Victoria Cross Memorial
As part of the Canada 150 celebrations, York Cemetery was the scene of a unique celebration on Sunday, June 25, 2017, as politicians, veterans, military personnel and general public gathered to dedicate the only memorial in Canada to honour all 99 of Canada’s Victoria Cross recipients in one location. The stunning memorial, when viewed from above, resembles a stylized Maple leaf. The ceremony included the official opening of the grand allée pedestrian boulevard, which runs through the cemetery from Beecroft Road
Participating in the ribbon cutting ceremony were Deputy Mayor Denzil Minnan-Wong; Markus O’Brien Fehr, executive assistant of Willowdale Councillor John Fillion; Jeff Dennis, Director of Development for Mount Pleasant Group of Cemeteries and the architect who designed the memorial; and Nelson Boaventura, Family Service Manager at York Cemetery. Also in attendance were both serving and veteran members of the Governor General’s Horse Guards (including two on horseback), and members of the Royal Canadian Legion, Branch 66.
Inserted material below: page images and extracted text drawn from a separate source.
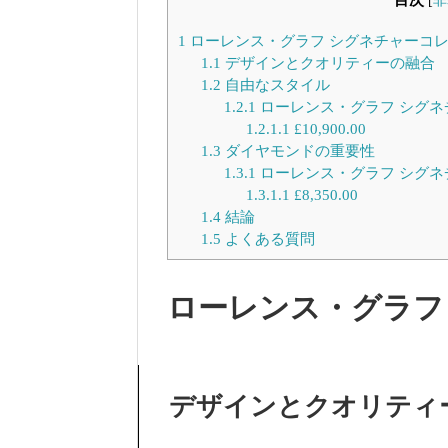
[
非
1
ローレンス・グラフ シグネチャーコ
1.1
デザインとクオリティーの融合
1.2
自由なスタイル
1.2.1
ローレンス・グラフ シグネ
1.2.1.1
£10,900.00
1.3
ダイヤモンドの重要性
1.3.1
ローレンス・グラフ シグネ
1.3.1.1
£8,350.00
1.4
結論
1.5
よくある質問
ローレンス・グラフ
デザインとクオリティ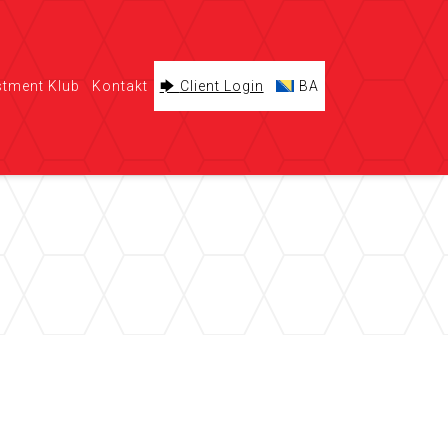
stment Klub
Kontakt
Client Login
BA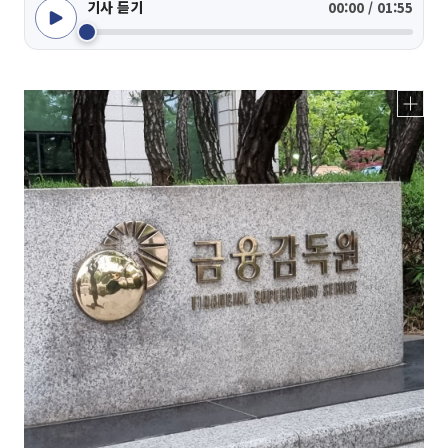
기사 듣기
00:00 / 01:55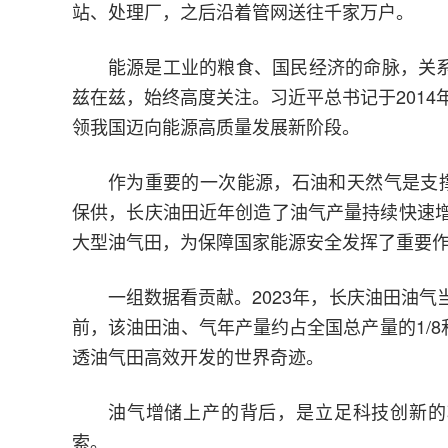
站、处理厂，之后沿着管网送往千家万户。
能源是工业的粮食、国民经济的命脉，关
兹在兹，始终高度关注。习近平总书记于2014
领我国迈向能源高质量发展新阶段。
作为重要的一次能源，石油和天然气是支撑
保供，长庆油田近年创造了油气产量持续快速增
大型油气田，为保障国家能源安全发挥了重要
一组数据看贡献。2023年，长庆油田油气
前，该油田油、气年产量约占全国总产量的1/8
透油气田高效开发的世界奇迹。
油气增储上产的背后，是立足科技创新的
索。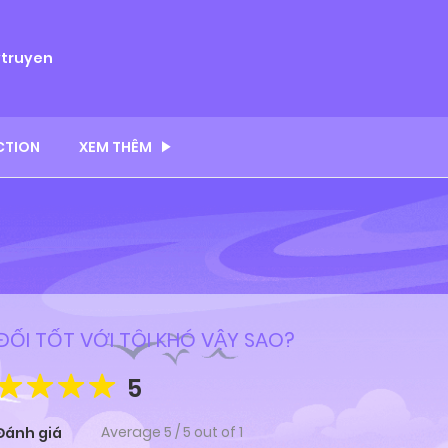
ytruyen
CTION
XEM THÊM
ĐỐI TỐT VỚI TÔI KHÓ VẬY SAO?
5
Average
5
/
5
out of
1
Đánh giá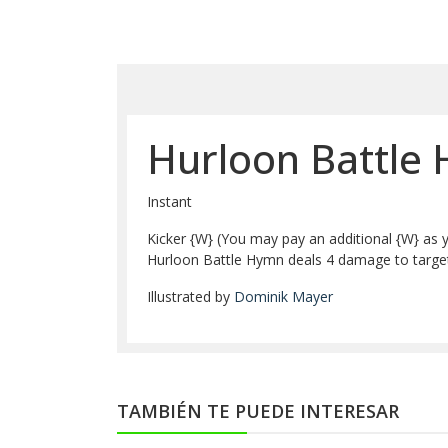
Hurloon Battle
Instant
Kicker {W} (You may pay an additional {W} as yo
Hurloon Battle Hymn deals 4 damage to target cr
Illustrated by
Dominik Mayer
TAMBIÉN TE PUEDE INTERESAR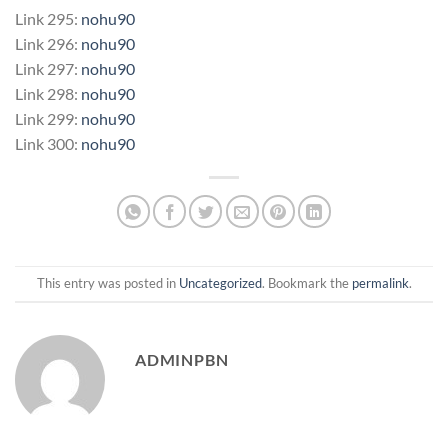
Link 295:
nohu90
Link 296:
nohu90
Link 297:
nohu90
Link 298:
nohu90
Link 299:
nohu90
Link 300:
nohu90
This entry was posted in
Uncategorized
. Bookmark the
permalink
.
ADMINPBN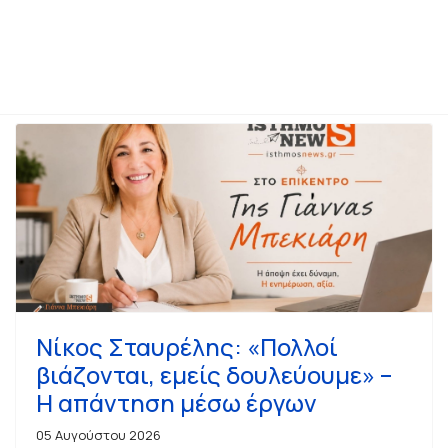
 Δημοτικό Θέατρο Κορίνθου – Το νέο εντυπωσιακό show του Παναγι
Νίκος Σταυρέλης: «Πολλοί
βιάζονται, εμείς δουλεύουμε» –
Η απάντηση μέσω έργων
05 Αυγούστου 2026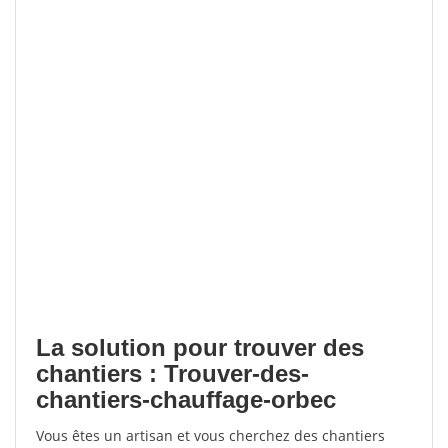
La solution pour trouver des
chantiers : Trouver-des-
chantiers-chauffage-orbec
Vous êtes un artisan et vous cherchez des chantiers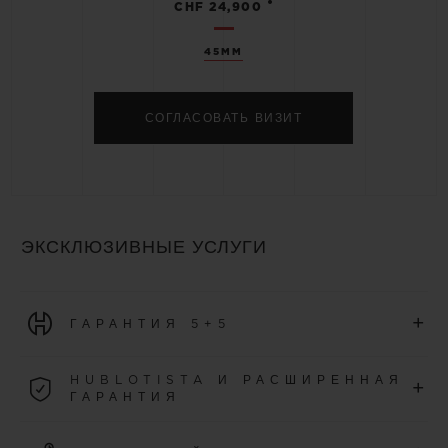
•
CHF 24,900
45MM
СОГЛАСОВАТЬ ВИЗИТ
ЭКСКЛЮЗИВНЫЕ УСЛУГИ
+
ГАРАНТИЯ 5+5
На все часы, приобретенные начиная с первого января
HUBLOTISTA И РАСШИРЕННАЯ
+
2026 года, распространяется международная гарантия
ГАРАНТИЯ
сроком на 5 лет.
Присоединитесь к нашему сообществу, чтобы получить
УЗНАТЬ БОЛЬШЕ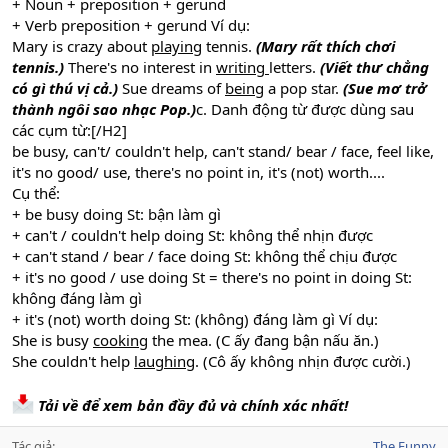
+ Noun + preposition + gerund
+ Verb preposition + gerund Ví dụ:
Mary is crazy about
playing
tennis.
(Mary rất thích chơi
tennis.)
There's no interest in
writing
letters.
(Viết thư chẳng
có gì thú vị cả.)
Sue dreams of
being
a pop star.
(Sue mơ trở
thành ngôi sao nhạc Pop.)
c. Danh động từ được dùng sau
các cụm từ:[/H2]
be busy, can't/ couldn't help, can't stand/ bear / face, feel like,
it's no good/ use, there's no point in, it's (not) worth....
Cụ thể:
+ be busy doing St: bận làm gì
+ can't / couldn't help doing St: không thể nhịn được
+ can't stand / bear / face doing St: không thể chịu được
+ it's no good / use doing St = there's no point in doing St:
không đáng làm gì
+ it's (not) worth doing St: (không) đáng làm gì Ví dụ:
She is busy
cooking
the mea. (C ấy đang bận nấu ăn.)
She couldn't help
laughing
. (Cô ấy không nhịn được cười.)
Tải về để xem bản đầy đủ và chính xác nhất!
Tác giả
The Funny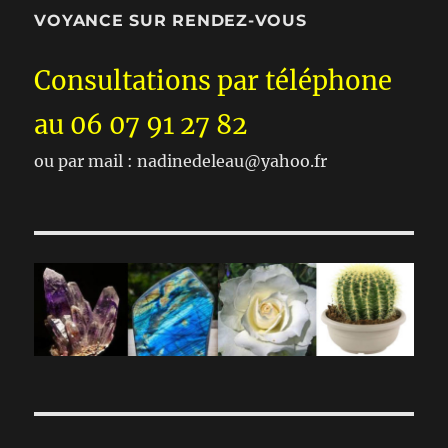
VOYANCE SUR RENDEZ-VOUS
Consultations par téléphone
au 06 07 91 27 82
ou par mail : nadinedeleau@yahoo.fr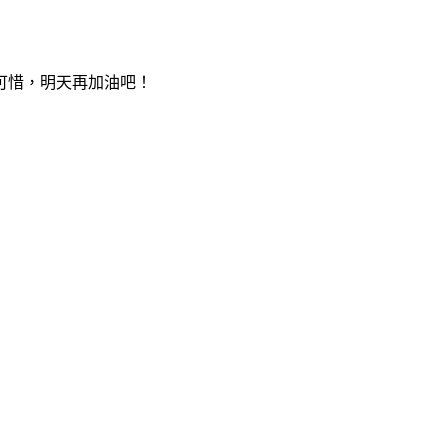
惜，明天再加油吧！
The Victoria Cross was instituted in 1856, by Queen Victoria. It is given to honour “most conspicuous bravery, or some daring or pre-eminent act of valour or self-sacrifice, or extreme devotion to duty in the presence of the enemy.” 1,358 Victoria Crosses have been awarded in total since then, to 1,355 men. Awarding of the Victoria Cross was suspended in Canada in 1972, but on February 2, 1993, Queen Elizabeth II approved the creation of a Canadian VC. It resembles the original award except that the Latin inscription Pro Valore has replaced the equivalent English inscription “For Valour.” No Canadian Victoria Crosses have been awarded.